PROVIDED TEXT —
But labor unions and their Democratic allies charge that the pact offers strong backing to corporations while offering little additional protection to low-wage workers in Central America. As a result, they contend, it will encourage American companies to shift more jobs to those countries.

Whatever the economic merits, the vote on Wednesday night made it clear that the political appeal of the trade agreement was low. Only 15 Democrats supported the measure.

And despite intense pressure from President Bush and House Republican leaders, 27 Republicans voted against the deal; many others badly wanted to do so.

The biggest opposition among Republicans came from textile producing states in the south, sugar-producing states like Louisiana and Idaho and old-line manufacturing states like Ohio and Pennsylvania.

House Republican leaders kept the voting open for almost a full hour, in violation of the normal 15-minute time limit. They spent much of that time wrestling with about 10 rebellious but "undecided" Republicans, pleading and pressuring one after another to vote for the agreement.

One of the strangest votes was by Representative Charles H. Taylor, Republican of North Carolina, who had vowed to vote against the pact because of his concerns for textile workers.

But as the minutes ticked by, Mr. Taylor was one of only two members recorded as not voting. By not voting, he gave Republicans a two-vote victory rather than a one-vote margin.

But on Thursday, Mr. Taylor insisted that there had been an error in the electronic voting system and that he had indeed voted against the measure.

"I voted NO," Mr. Taylor announced in a terse statement on Thursday, saying the House clerk's written log showed his vote and that he would seek to have the vote registered as a "no."

EXERCISE —
Copy everything in the trade vote text from "One of the strangest" down to "a one-vote margin.", word for word.

DATASET EXTRACT —
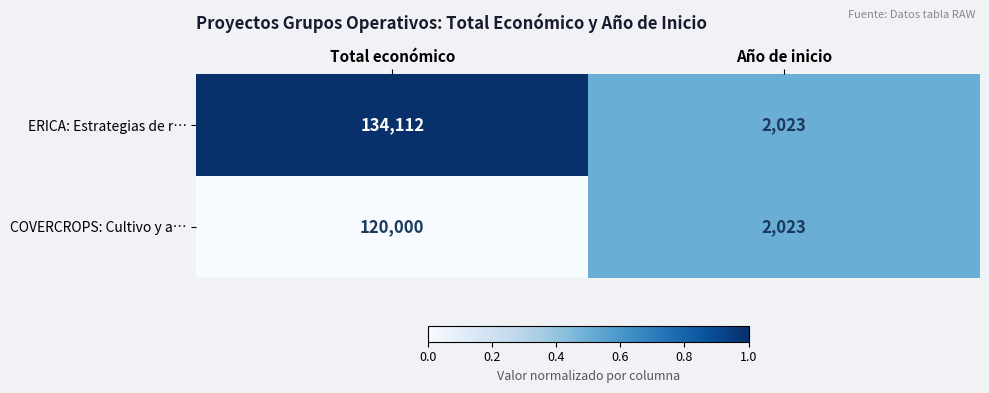

Reading left to right, transcribe all the data shown in this chart.

ERICA: Estrategias de r…: 134112	2023
COVERCROPS: Cultivo y a…: 120000	2023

TASK RESULT —
One of the strangest votes was by Representative Charles H. Taylor, Republican of North Carolina, who had vowed to vote against the pact because of his concerns for textile workers.

But as the minutes ticked by, Mr. Taylor was one of only two members recorded as not voting. By not voting, he gave Republicans a two-vote victory rather than a one-vote margin.